Un fischietto venuto dal Corno d’Africa, un passaporto respinto alla frontiera, un invito che riapre la porta più luminosa d’Europa. La storia di Omar Artan corre tra scelte dure, orgoglio e seconde occasioni: un viaggio che somiglia a una rimessa laterale ben fatta, paziente, pulita, e poi improvvisamente verticale.

C’è un’immagine che resta: un arbitro somalo che studia i video la sera, appunta dettagli, sogna stadi lontani. Poi la doccia fredda. Il visto per gli Usa negato per un torneo mondiale. Non è la prima volta che lo sport sbatte su un consolato. È la più amara quando colpisce chi vive di rigore, letteralmente.

Nel 2025, la stampa specializzata lo ha indicato come “miglior arbitro africano” dell’anno. Nota importante: al momento non esiste un elenco ufficiale unico e pubblico che lo certifichi in modo indipendente. La segnalazione c’è, i riflettori pure, ma i registri non sono ancora chiarissimi. Eppure il merito di Artan si legge altrove: nella tenuta atletica, nella calma sulla linea dell’area, nella gestione delle panchine nervose.

La sua esclusione dal palcoscenico mondiale ha scatenato reazioni. Allenatori, ex giocatori, colleghi di fischietto hanno parlato di “rispetto” e “pari opportunità”. Semplificare non serve: le norme sui visti sono complesse, cambiano con i contesti, mescolano sicurezza e burocrazia. Ma un principio rimane netto: il merito sportivo dovrebbe viaggiare libero.

Dal visto negato alla chiamata europea

Qui entra in scena la UEFA. Prima un segnale pubblico di vicinanza. Poi, secondo più testate del settore, un invito alla prossima Supercoppa Uefa. Il dettaglio sul ruolo — presenza simbolica, staff tecnico, attività formativa a bordo campo — è ancora in attesa di conferme ufficiali dei designatori. Il messaggio, però, è chiaro: “Se una porta si chiude, un’altra si apre”. E che porta.

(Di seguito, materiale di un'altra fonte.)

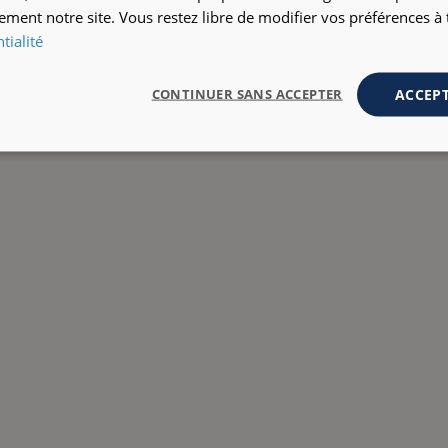
 pour homme
ement notre site. Vous restez libre de modifier vos préférences 
tialité
ACCEPT
CONTINUER SANS ACCEPTER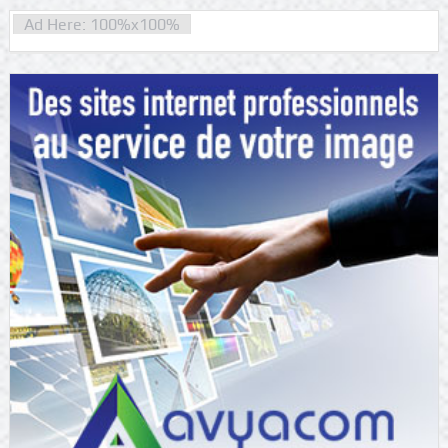
Ad Here: 100%x100%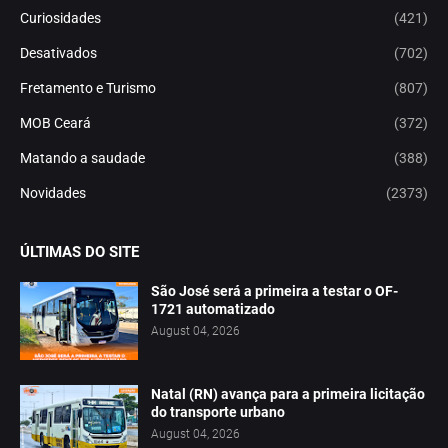
Curiosidades
(421)
Desativados
(702)
Fretamento e Turismo
(807)
MOB Ceará
(372)
Matando a saudade
(388)
Novidades
(2373)
ÚLTIMAS DO SITE
São José será a primeira a testar o OF-
1721 automatizado
August 04, 2026
Natal (RN) avança para a primeira licitação
do transporte urbano
August 04, 2026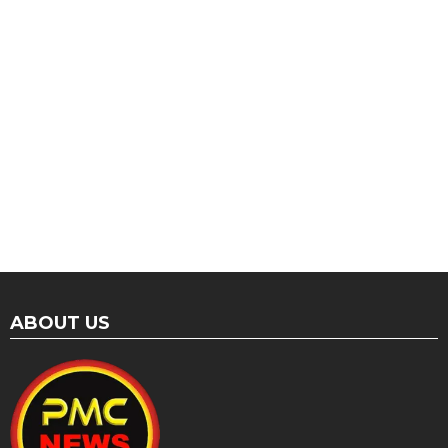
ABOUT US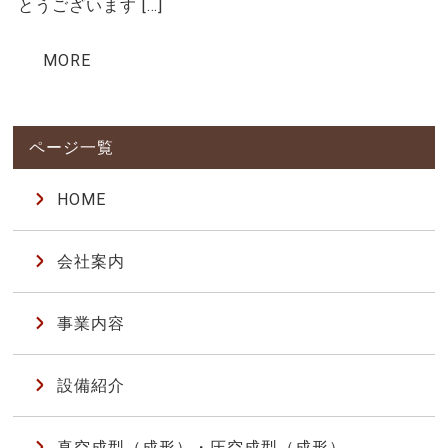
とうございます […]
MORE
HOME
会社案内
事業内容
設備紹介
真空成型（成形）・圧空成型（成形）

Per chi non vive i corridoi dell’arbitraggio, vale un promemoria. Gli arbitri di alto livello sostengono test durissimi: Yo-Yo intermittente, scatti cronometrati, valutazioni sul posizionamento. Studiano inglese, regole e casistica. Animano briefing dove “mani o no” si smonta in dieci variabili. Le carriere si costruiscono su centinaia di decisioni piccole, non su una grande notte. Per questo uno stop amministrativo pesa: sporca un grafico fatto di costanza.

L’invito europeo, se confermato nei dettagli, non restituisce la partita persa. Apre però un’altra finestra. Porta Artan vicino ai migliori colleghi del continente. Crea scambio. Ricorda a tutti che il talento ha più accenti di quanti ne conti un passaporto.

Cosa cambia per il calcio africano

Qui il punto si allarga. Quando un direttore di gara del Corno d’Africa bussa al salotto d’Europa, i ragazzi che arbitrano tornei scolastici a Mogadiscio o Hargeisa si sentono un po’ meno soli. Le federazioni capiscono che l’investimento su lingua, tecnologia, supporto psicologico non è un lusso. È strategia. Anche le confederazioni — dalla CAF alla stessa UEFA — riscoprono il valore degli scambi: camp, sessioni VAR condivise, mentorship incrociate.

C’è infine la dimensione più umana. Un fischio che riparte dopo uno stop. Un professionista che torna al suo centro, dove contano passi leggeri, occhi aperti, rispetto per tutti. Non è un lieto fine confezionato. È una strada di lavoro, verifiche, ancora lavoro.

E se questo viaggio da “esclusione mondiale” a “vetrina europea” ci servisse a guardare il calcio da un’altra angolazione? Non solo chi segna, ma chi tiene in equilibrio il gioco. La prossima volta che sentiremo quel suono secco, penseremo anche a questo: quante frontiere deve attraversare, ogni giorno, un bravo arbitro?